South Korean director Bong Joon-Ho, known for his intelligent, offbeat take on sci-fi thrillers The Host and Snowpiercer, was given free reign and a fat cheque to make Okja, with distributor Netflix keen to be taken seriously in the movie business.
With the help of Brad Pitt’s Plan B Entertainment production company, this tale about a girl trying to rescue her monstrously large pig from an evil mega-corporation secures the talents of Tilda Swinton (who, alongside the director, has long held a candle for the project), Jake Gyllenhaal, Paul Dano and Shirley Henderson. A big portion of the $50m budget is spent animating the eponymous farm animal, which is a wonderful creation, part pig, part hippo, and part Falkor the Luckdragon from The Neverending Story. It moves with a heavy grace, and its interactions with young Korean girl Mija (the excellent Seo-Hyun Ahn) are both plausible and heartwarming.
Like Bong’s previous work, Okja is either an indie movie with blockbuster ambitions, or a blockbuster with indie sensibilities. But there’s a tension at its core that’s never resolved: it’s a children’s film that should never be seen by a child. It’s filled with nostalgia (a stock in trade for Netflix) for 90s children’s movies, with elements of the live action 101 Dalmatians – Tilda Swinton plays a cross between Cruella De Vil and former David Cameron advisor Steve Hilton – and moments of slapstick straight out of Home Alone.
It’s about silly adults ruining things for the kids, but it’s also about the sickening reality of the meat production industry. It’s a film where we get to watch Okja do a poo (and I mean really watch it; the camera getting up close to its giant puckered anus as it twitches before letting off a machine-gun volley of excrement), and also a film where that same pig is brutally tortured and “raped”.

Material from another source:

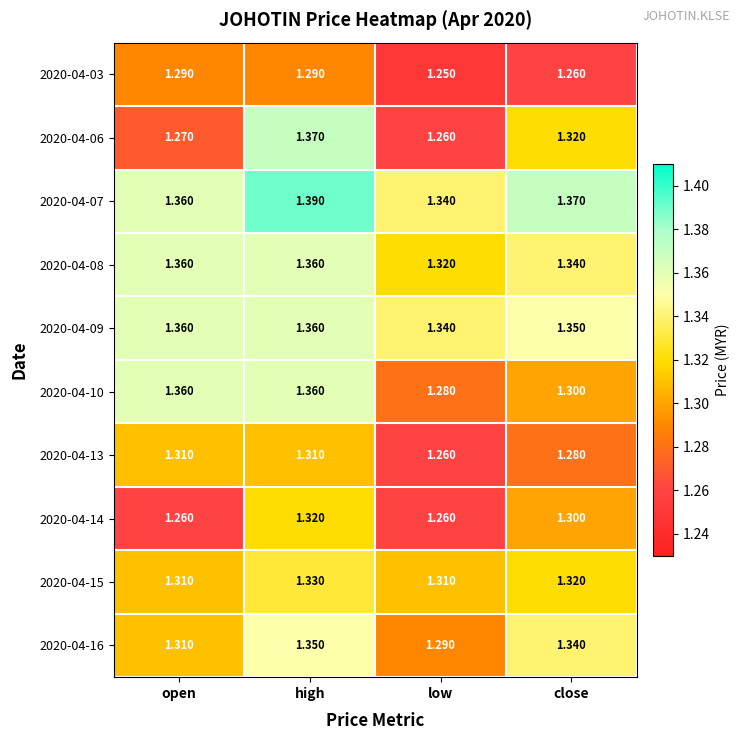

At which category is the sum across all series the highest?

high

It’s a convoluted jumble, the sort of thing you might have ended up with had Guillermo del Toro directed Jumanji, and it never quite settles into a satisfying rhythm. There are some genuinely heartfelt moments between the young girl and her magnificent beast, but these are overshadowed by a cavalcade of schlocky overacting (crowned by a career low for Gyllenhaal), and a chronic lack of direction.